• [Exercise]: Each line in these records that contains "order" counts once. Give the number only.

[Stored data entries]
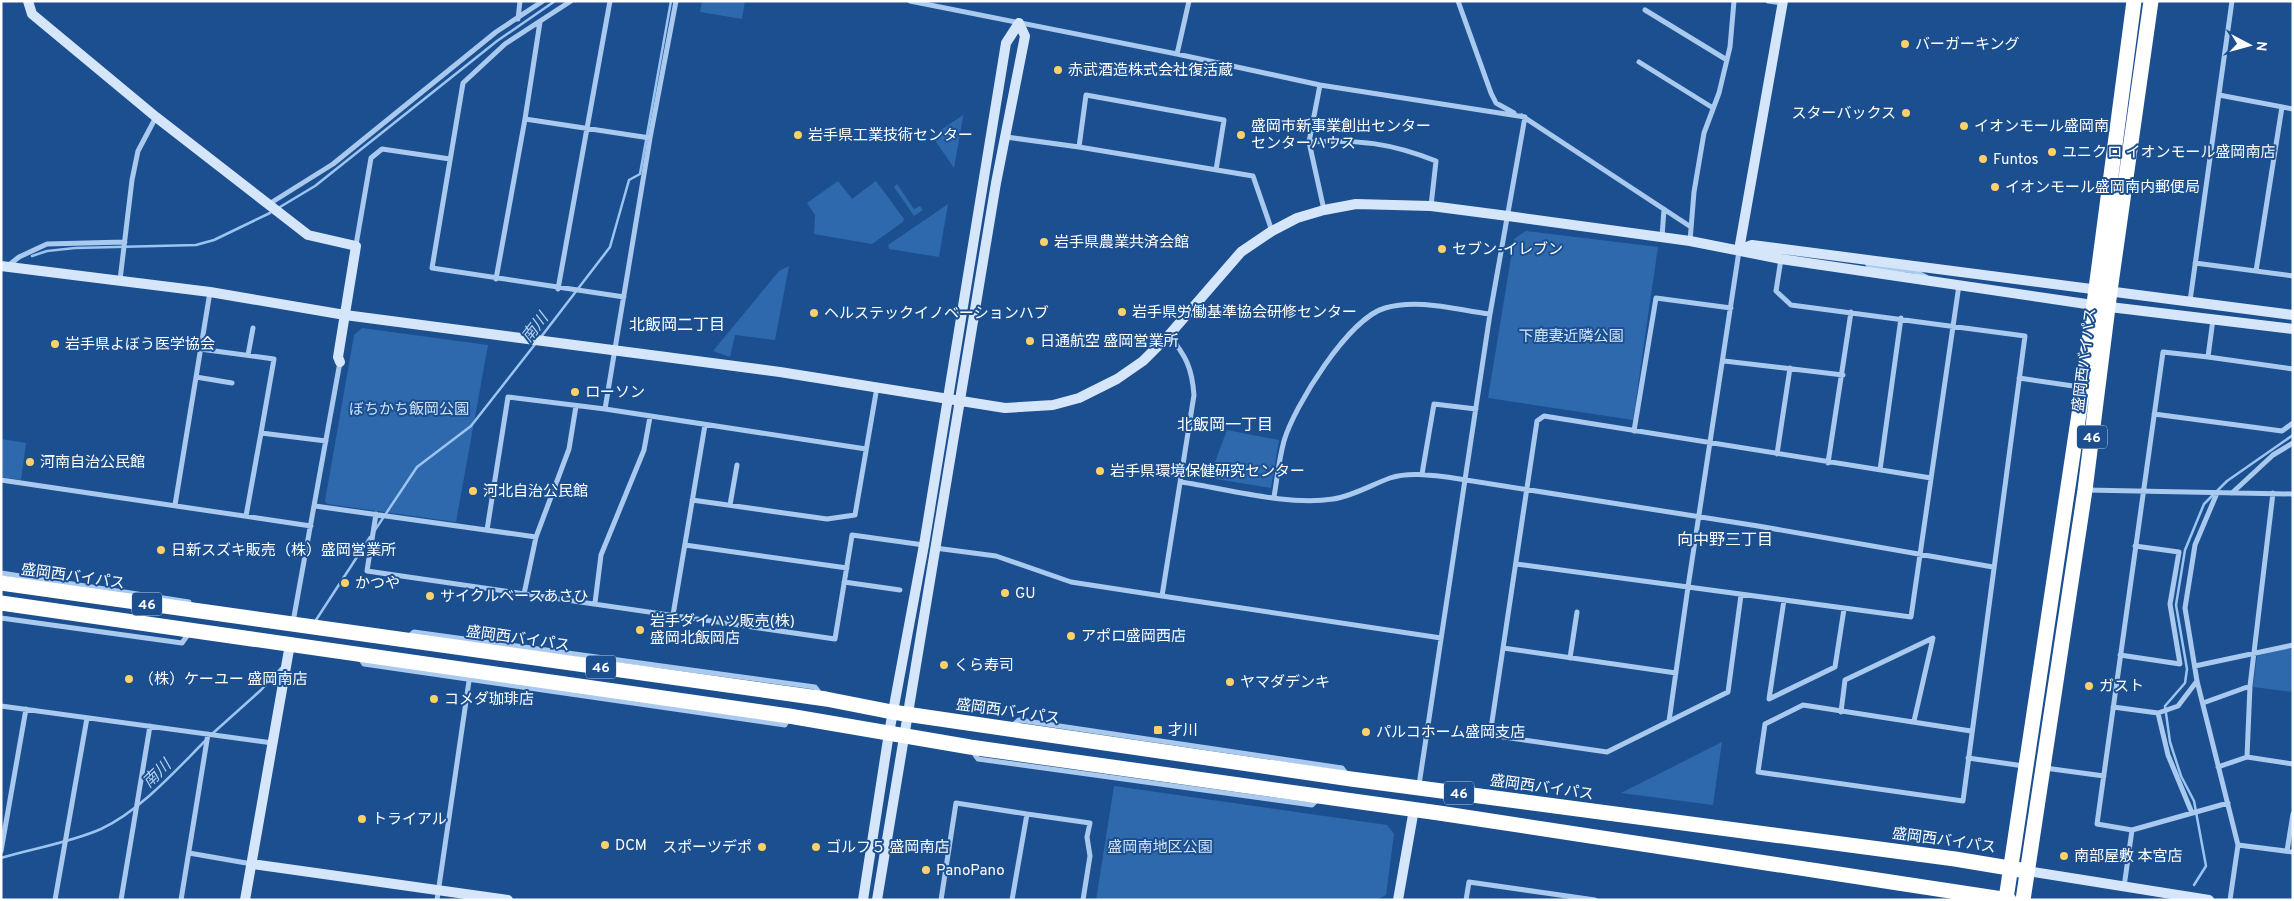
<svg xmlns="http://www.w3.org/2000/svg" width="2294" height="901" viewBox="0 0 2294 901" font-family="Overpass,'Noto Sans JP',sans-serif">
	<rect width="100%" height="100%" fill="#1b4f8f"/>
	<path fill="#2e69ad" d="M702 1H745L742 19 700 12Z
		M963 115V117L954 168 932 136Z
		M838 181 852 199 876 181 904 219 903 222 872 244 814 234 815 215 807 203Z
		M897 184 914 209 920 206 923 210 914 216 894 187Z
		M948 204 939 257 889 249 888 245Z
		M1526 231 1658 247 1633 420 1488 398 1514 239Z
		M789 266 775 340 735 335 730 357 713 351 779 271Z
		M362 328 488 345 456 522 327 504 325 501 354 335Z
		M1227 430 1279 440 1271 488 1209 478Z
		M1 439 26 443 21 480 1 477Z
		M2293 647V692L2253 687 2257 656Z
		M1722 742 1713 805 1621 793Z
		M1114 786 1387 825 1394 834 1386 895 1376 900H1096Z"/>
	<g fill="none" stroke-linecap="round" stroke-linejoin="round">
		<path stroke="#9cc4f0" stroke-width="2.5" d="M280 207 315 186 497 41 555 1
			M32 256 47 251 75 248 196 245 214 240 270 213
			M541 337 610 247 629 180 640 174 671 1
			M375 530 417 467 471 426 536 343
			M316 620 370 537
			M212 734 261 690 282 667
			M1 858C34 848 69 843 101 829 140 811 176 770 206 740
			M2194 885 2206 866 2194 801 2181 776 2170 742 2165 706 2185 683 2187 669 2176 605 2185 550 2204 504 2227 481 2293 435"/>
		<path stroke="#a9c9ee" stroke-width="5" d="M571 1 505 44 463 83 432 268 624 297
			M910 1 1177 54 1320 85 1525 117
			M1458 1 1491 93 1496 103 1514 113
			M1768 1 1782 3
			M1645 10 1727 60
			M518 19 520 1
			M1177 54 1189 1
			M1639 62 1713 108
			M1320 85 1309 142 1324 210
			M2219 95 2293 109
			M1522 116 1691 227
			M525 119 540 22
			M1006 137 1079 147 1253 176 1272 231
			M1309 142C1357 139 1391 143 1436 161L1431 206
			M1079 147 1086 95 1224 120 1216 170
			M269 204 333 164 496 32 543 1
			M1662 237 1664 209
			M1690 241 1694 192 1704 133 1719 93 1730 47 1734 1
			M356 245 371 158 382 149 450 159
			M1739 251 1688 587 1911 617 1959 285
			M1781 259 1776 291 1791 305 2025 336 1963 801 1758 772 1765 724 1803 705 1971 731
			M1867 261 1868 265 1872 266 1914 271 1926 277
			M2195 263 2293 276
			M9 265 19 257 47 244 125 242
			M2256 271 2282 107
			M496 279 525 119 650 138
			M120 280 132 180 138 151 156 117
			M558 289 610 1
			M2190 301 2232 1
			M1169 335C1186 356 1192 368 1194 395L1162 596 1441 638
			M200 349 274 359 261 433
			M248 355 253 328
			M2208 357 2293 369
			M1724 361 1843 375
			M196 377 232 383
			M2019 378 2080 387
			M605 409 650 138 676 1
			M2154 414 2282 431 2293 423
			M1634 431 1656 298 1731 308
			M1777 454 1790 368
			M1828 463 1851 312
			M1880 470 1901 318
			M1422 474 1434 404 1476 409
			M1 480 311 526
			M1181 482C1228 489 1287 506 1333 499 1353 496 1371 485 1390 478 1408 472 1430 475 1447 477L1758 526 1993 567
			M2086 490 2293 494
			M2217 493 2195 545 2185 608 2197 681 2238 845 2230 900
			M2232 493 2273 455 2293 443
			M1274 497C1277 479 1279 459 1284 441 1294 406 1349 318 1385 308 1418 298 1457 310 1490 314L1525 117
			M692 500 827 519 855 515 877 387
			M175 505 210 292
			M730 505 737 465
			M315 506 536 537
			M376 514 367 571 835 639 852 535 924 545
			M246 516 261 433 326 441
			M487 530 508 397 605 409 866 449
			M685 545 847 568
			M935 548 996 556 1071 582 1162 596
			M1516 564 1688 587 1669 721
			M1 573 189 602
			M844 582 900 590
			M524 594 536 537 569 449 576 406
			M1741 595 1728 692 1607 752 1490 735 1537 421 1544 416 1931 478
			M1784 600 1769 699 1835 667 1844 609
			M595 603 601 555 644 450 650 417
			M673 615 705 425
			M1 618 182 643 189 633
			M293 622 340 362
			M407 638 414 632 815 687 821 695
			M1503 648 1676 673
			M2120 655 2180 664 2170 604 2179 552 2135 546
			M360 658 364 664 785 725 788 719
			M1570 658 1577 612
			M2195 666 2293 645
			M2203 703 2250 686
			M1 706 273 743
			M2113 707 2158 713 2168 755 2192 813
			M1841 712 1845 680 1933 638 1914 721
			M2158 713 2178 706 2197 681
			M1011 727 1019 720 1342 768 1348 776
			M973 752 978 759 1312 805 1318 799
			M2247 757 2250 686 2273 493
			M1968 758 2024 766
			M2218 767 2247 757 2293 764
			M2045 768 2104 776
			M1419 785 1490 314
			M1027 814 1090 823 1087 837 1090 856 1083 900
			M2132 830 2228 803
			M2238 845 2293 852
			M1 851 26 709
			M2287 851 2293 814
			M189 853 252 864
			M2124 887 2132 830 2097 824 2163 352 2208 357 2213 319
			M55 900 87 718
			M121 900 150 726
			M181 900 208 734
			M437 900 469 681
			M941 900 956 803 1027 814 1012 900
			M1466 900 1469 882 1595 900"/>
		<path stroke="#d6e6fa" stroke-width="10" d="M28 1 32 14 156 117 308 235 356 246 338 357 340 362
			M1739 250 1752 245 2293 315
			M1739 250 1783 1
			M1 266 210 292 345 315 780 372 1005 408 1053 405 1079 398 1117 379 1143 361 1169 335 1241 252 1272 231 1297 218 1324 210 1356 204 1431 206 1508 216 1690 241 1781 259 2093 305 2293 329
			M252 864 508 900
			M2027 871 2209 900
			M245 900 290 644
			M863 900 889 733 924 545 1006 43 1019 23
			M877 900 996 183 1025 36 1019 23
			M1398 900 1414 809"/>
		<path stroke="#fff" stroke-width="15" d="M1 583 826 699 892 712 1351 779 1955 859 2027 871
			M1 603 789 716 970 747 1439 813 2009 900
			M2006 899 2083 387 2134 1
			M2023 900 2085 490 2110 291 2151 1"/>
	</g>
	<g fill="#ffd166" stroke="#1b4f8f" stroke-width="2">
		<circle cx="1905" cy="44" r="5"/>
		<circle cx="1058" cy="70" r="5"/>
		<circle cx="1906" cy="113" r="5"/>
		<circle cx="1964" cy="126" r="5"/>
		<circle cx="798" cy="135" r="5"/>
		<circle cx="1241" cy="135" r="5"/>
		<circle cx="2052" cy="152" r="5"/>
		<circle cx="1983" cy="159" r="5"/>
		<circle cx="1995" cy="187" r="5"/>
		<circle cx="1044" cy="242" r="5"/>
		<circle cx="1442" cy="249" r="5"/>
		<circle cx="1122" cy="312" r="5"/>
		<circle cx="814" cy="313" r="5"/>
		<circle cx="1030" cy="341" r="5"/>
		<circle cx="55" cy="344" r="5"/>
		<circle cx="575" cy="392" r="5"/>
		<circle cx="30" cy="462" r="5"/>
		<circle cx="1100" cy="471" r="5"/>
		<circle cx="473" cy="491" r="5"/>
		<circle cx="161" cy="550" r="5"/>
		<circle cx="345" cy="583" r="5"/>
		<circle cx="1005" cy="593" r="5"/>
		<circle cx="430" cy="596" r="5"/>
		<circle cx="640" cy="630" r="5"/>
		<circle cx="1071" cy="636" r="5"/>
		<circle cx="944" cy="665" r="5"/>
		<circle cx="129" cy="679" r="5"/>
		<circle cx="1230" cy="682" r="5"/>
		<circle cx="2089" cy="686" r="5"/>
		<circle cx="434" cy="699" r="5"/>
		<rect x="1153" y="725" width="10" height="10" rx="2.5"/>
		<circle cx="1366" cy="732" r="5"/>
		<circle cx="362" cy="819" r="5"/>
		<circle cx="605" cy="845" r="5"/>
		<circle cx="762" cy="847" r="5"/>
		<circle cx="816" cy="847" r="5"/>
		<circle cx="2064" cy="856" r="5"/>
		<circle cx="926" cy="870" r="5"/>
	</g>
	<g text-anchor="middle" stroke-width="4" stroke-linejoin="round" paint-order="stroke">
		<g fill="#1b4f8f" stroke="#bbcadd" stroke-width="1">
			<rect x="2077" y="425.5" width="30" height="23" rx="4"/>
			<rect x="132" y="592.5" width="30" height="23" rx="4"/>
			<rect x="586" y="655.5" width="30" height="23" rx="4"/>
			<rect x="1444" y="781.5" width="30" height="23" rx="4"/>
		</g>
		<g font-size="14" font-weight="bold" fill="#fff">
			<text x="2092" y="442">46</text>
			<text x="147" y="609">46</text>
			<text x="601" y="672">46</text>
			<text x="1459" y="798">46</text>
		</g>
		<g font-size="15" fill="#fff" stroke="#1b4f8f" text-anchor="start">
			<text x="1915" y="49">バーガーキング</text>
			<text x="1068" y="75">赤武酒造株式会社復活蔵</text>
			<text x="1896" y="118" text-anchor="end">スターバックス</text>
			<text x="1251" y="131">盛岡市新事業創出センター<tspan x="1251" dy="17">センターハウス</tspan></text>
			<text x="1974" y="131">イオンモール盛岡南</text>
			<text x="808" y="140">岩手県工業技術センター</text>
			<text x="2062" y="157">ユニクロ イオンモール盛岡南店</text>
			<text x="1993" y="164">Funtos</text>
			<text x="2005" y="192">イオンモール盛岡南内郵便局</text>
			<text x="1054" y="247">岩手県農業共済会館</text>
			<text x="1452" y="254">セブン-イレブン</text>
			<text x="1132" y="317">岩手県労働基準協会研修センター</text>
			<text x="824" y="318">ヘルステックイノベーションハブ</text>
			<text x="1040" y="346">日通航空 盛岡営業所</text>
			<text x="65" y="349">岩手県よぼう医学協会</text>
			<text x="585" y="397">ローソン</text>
			<text x="40" y="467">河南自治公民館</text>
			<text x="1110" y="476">岩手県環境保健研究センター</text>
			<text x="483" y="496">河北自治公民館</text>
			<text x="171" y="555">日新スズキ販売（株）盛岡営業所</text>
			<text x="355" y="588">かつや</text>
			<text x="1015" y="598">GU</text>
			<text x="440" y="601">サイクルベースあさひ</text>
			<text x="650" y="626">岩手ダイハツ販売(株)<tspan x="650" dy="17">盛岡北飯岡店</tspan></text>
			<text x="1081" y="641">アポロ盛岡西店</text>
			<text x="954" y="670">くら寿司</text>
			<text x="139" y="684">（株）ケーユー 盛岡南店</text>
			<text x="1240" y="687">ヤマダデンキ</text>
			<text x="2099" y="691">ガスト</text>
			<text x="444" y="704">コメダ珈琲店</text>
			<text x="1168" y="735">才川</text>
			<text x="1376" y="737">パルコホーム盛岡支店</text>
			<text x="372" y="824">トライアル</text>
			<text x="615" y="850">DCM</text>
			<text x="752" y="852" text-anchor="end">スポーツデポ</text>
			<text x="826" y="852">ゴルフ５ 盛岡南店</text>
			<text x="2074" y="861">南部屋敷 本宮店</text>
			<text x="936" y="875">PanoPano</text>
		</g>
		<g font-size="15" fill="#cfe3fa" stroke="#1b4f8f">
			<text x="1571" y="341">下鹿妻近隣公園</text>
			<text x="409" y="414">ぼちかち飯岡公園</text>
			<text x="1160" y="852">盛岡南地区公園</text>
		</g>
		<g font-size="15" fill="#fff" stroke="#1b4f8f">
			<text transform="translate(2084 360) rotate(-83)" y="5">盛岡西バイパス</text>
			<text transform="translate(73 576) rotate(8)" y="5">盛岡西バイパス</text>
			<text transform="translate(518 638) rotate(8)" y="5">盛岡西バイパス</text>
			<text transform="translate(1008 711) rotate(8)" y="5">盛岡西バイパス</text>
			<text transform="translate(1542 787) rotate(8)" y="5">盛岡西バイパス</text>
			<text transform="translate(1944 840) rotate(8)" y="5">盛岡西バイパス</text>
		</g>
		<g font-size="16" fill="#fff" stroke="#1b4f8f">
			<text x="677" y="330">北飯岡二丁目</text>
			<text x="1225" y="430">北飯岡一丁目</text>
			<text x="1725" y="545">向中野三丁目</text>
		</g>
		<g font-size="16" font-style="italic" fill="#b5d3f5" stroke="#1b4f8f">
			<text transform="translate(534 327) rotate(-52)" y="6">南川</text>
			<text transform="translate(156 773) rotate(-44)" y="6">南川</text>
		</g>
	</g>
	<rect width="2294" height="901" fill="none" stroke="#ffffff" stroke-width="5"/>
	<g transform="translate(2249 45) rotate(96)" stroke="#1b4f8f" stroke-width="4" paint-order="stroke">
	<path d="M0-4L9 19L0 12L-9 19Z" fill="#ffffff"/>
	<text y="-8" font-size="14" font-weight="bold" text-anchor="middle" fill="#ffffff">N</text>
	</g>
</svg>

• [Solved exercise]: 2